In recent years, I have been working mainly with production waste, with industrial textile scraps from factories. I have been working with a denim factory n Estonia for some time. That is why my designs are so complex – they are are patched together from scraps, from small bits, not from whole pieces or bales of material.
My last two collections were like this, and I am continuing to explore the textile off-cuts that are available in Estonia, and understand what I could do with them.
Where do you draw inspiration for your new design ideas?
Inspiration comes from the material. In my last collection, I tested a variety of materials – industrial scraps, as well as pre/post-consumer materials.
I want to patent my last collection. The idea would be that anyone who has taken a liking to my design could use a pattern to create clothing from their own, their mum’s or friend’s old, boring jeans. Although no one usually wants to reveal how their models are created, I’m willing to be transparent. People can pay for my design and then - do it yourself!
How popular could this upcycling idea become - are people ready for such a solution?
People do not realize how much clothes we have! How many jeans are produced worldwide in one minute! On average, there are over 27 pairs of jeans per person. It is impossible to wear them out, so people throw their clothes away. A lot of them!
I stand for quality design clothing that is expensive and doesn’t just get thrown away. You don’t just throw away jeans worth 500 EUR. Before I buy something, I try to understand whether I’ll keep it and if I really need it.
However, people continue buying cheap fast fashion. This is a truly stupid trend.
Perhaps because they’re not ready to pay such large sums?
Instead of buying, say, three dresses from Zara and then spending all summer running into people wearing the same clothes, you could choose one high-quality designer piece. The math only takes five minutes!
How can people be motivated to choose local designers instead of Mango made in China or Zara made in Turkey?
To be honest, I have no idea!
The Netherlands, Sweden and Denmark no longer have large production sites. They are all in Asia. But here in the Baltics, we still have small production units that can create good, high-quality things. I myself am a great fan of Estonian fashion designers. The Estonian fashion scene is really big right now. There are a lot of good designers, and it is hard to single any one out.
Everything lies in public awareness.
Perhaps the solution could be online stores for local designers that would serve as a source of information at the same time...?
It’s possible! That’s why I’m sure Fits.me is going to be a hit– virtual fitting rooms – software developed by an Estonian company. Otherwise internet stores are not the best place to choose clothing. With the help of this software, however, by entering your data, the virtual mannequin will demonstrate how the clothing will look on the wearer. I’m also now thinking about adapting my design products for online fitting.

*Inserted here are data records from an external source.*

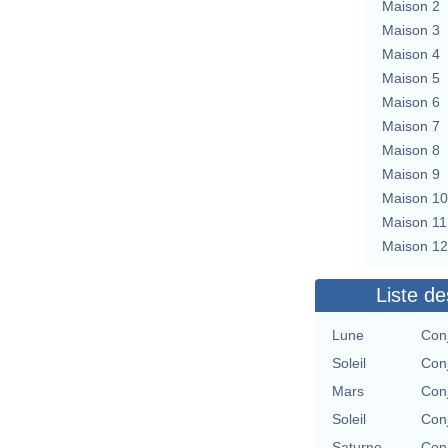
Maison 2
Maison 3
Maison 4
Maison 5
Maison 6
Maison 7
Maison 8
Maison 9
Maison 10
Maison 11
Maison 12
Liste de
Lune
Con
Soleil
Con
Mars
Con
Soleil
Con
Saturne
Con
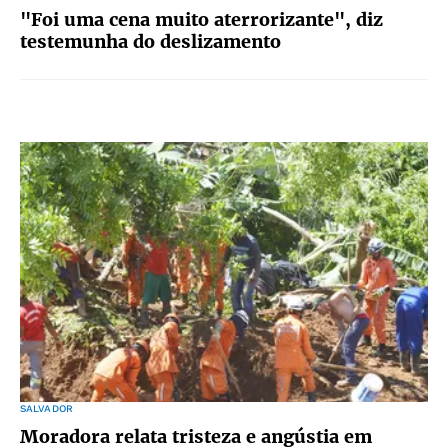
"Foi uma cena muito aterrorizante", diz
testemunha do deslizamento
SALVADOR
Moradora relata tristeza e angústia em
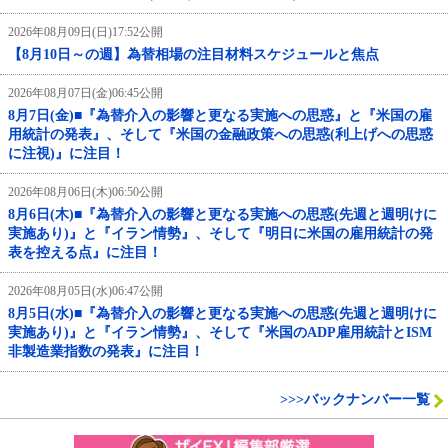
2026年08月09日(日)17:52公開
【8月10日～の週】為替相場の注目材料スケジュールと焦点
2026年08月07日(金)06:45公開
8月7日(金)■『為替介入の影響と更なる実施への思惑』と『米国の雇
用統計の発表』、そして『米国の金融政策への思惑(利上げへの思惑
に注視)』に注目！
2026年08月06日(木)06:50公開
8月6日(木)■『為替介入の影響と更なる実施への思惑(先週と週明けに
実施あり)』と『イラン情勢』、そして『明日に米国の雇用統計の発
表を控える点』に注目！
2026年08月05日(水)06:47公開
8月5日(水)■『為替介入の影響と更なる実施への思惑(先週と週明けに
実施あり)』と『イラン情勢』、そして『米国のADP雇用統計とISM
非製造業指数の発表』に注目！
>>>バックナンバー一覧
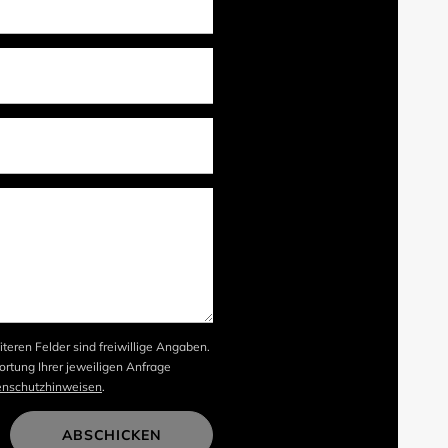
iteren Felder sind freiwillige Angaben.
rtung Ihrer jeweiligen Anfrage
enschutzhinweisen
.
ABSCHICKEN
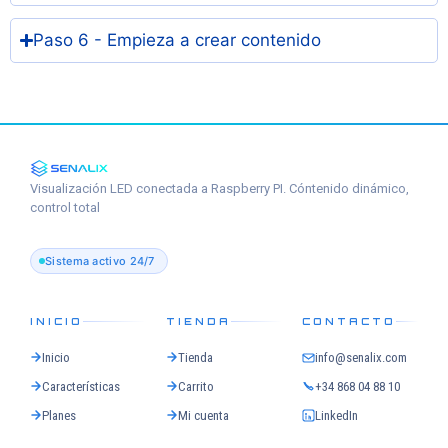
Paso 6 - Empieza a crear contenido
Visualización LED conectada a Raspberry PI. Cóntenido dinámico,
control total
Sistema activo 24/7
INICIO
TIENDA
CONTACTO
Inicio
Tienda
info@senalix.com
Características
Carrito
+34 868 04 88 10
Planes
Mi cuenta
LinkedIn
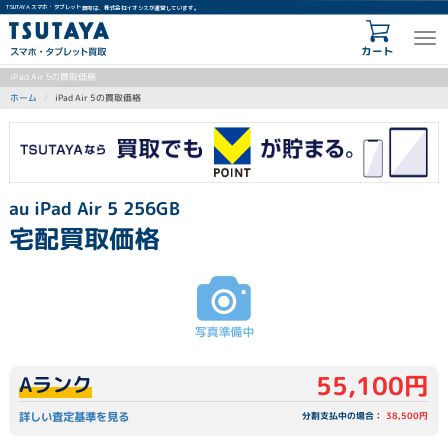
TSUTAYA スマホ・タブレット買取は、株式会社イオシスが運営しています。
カート
iPad Air 5の買取価格
iPad Air 5の買取価格
ホーム
au iPad Air 5 256GB
宅配買取価格
55,100円
Aランク
詳しい査定基準を見る
分割支払中の場合：
38,500円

What should your creative climate be like? The environment you work in?
I don’t need one. To me, the most important is my independence and freedom to do what I really like to do.
For a long time, I chose to work only with alternative projects, but I was also invited to collaborate with a classical dramatic theatre. For the past two years, it has been interesting to observe how these two worlds coexist and where they meet. I work in a classical dramatic theatre, where innovative experiments take place. And I also experiment in my work.
I consider creativity to be a part of our lives, part of us – you only need to sit down and start working. It’s a natural process. I don’t wait for inspiration and I have no rituals.
You are practical! (?)
Very! Others say that I am a bit of a hippie, but I'm actually practical!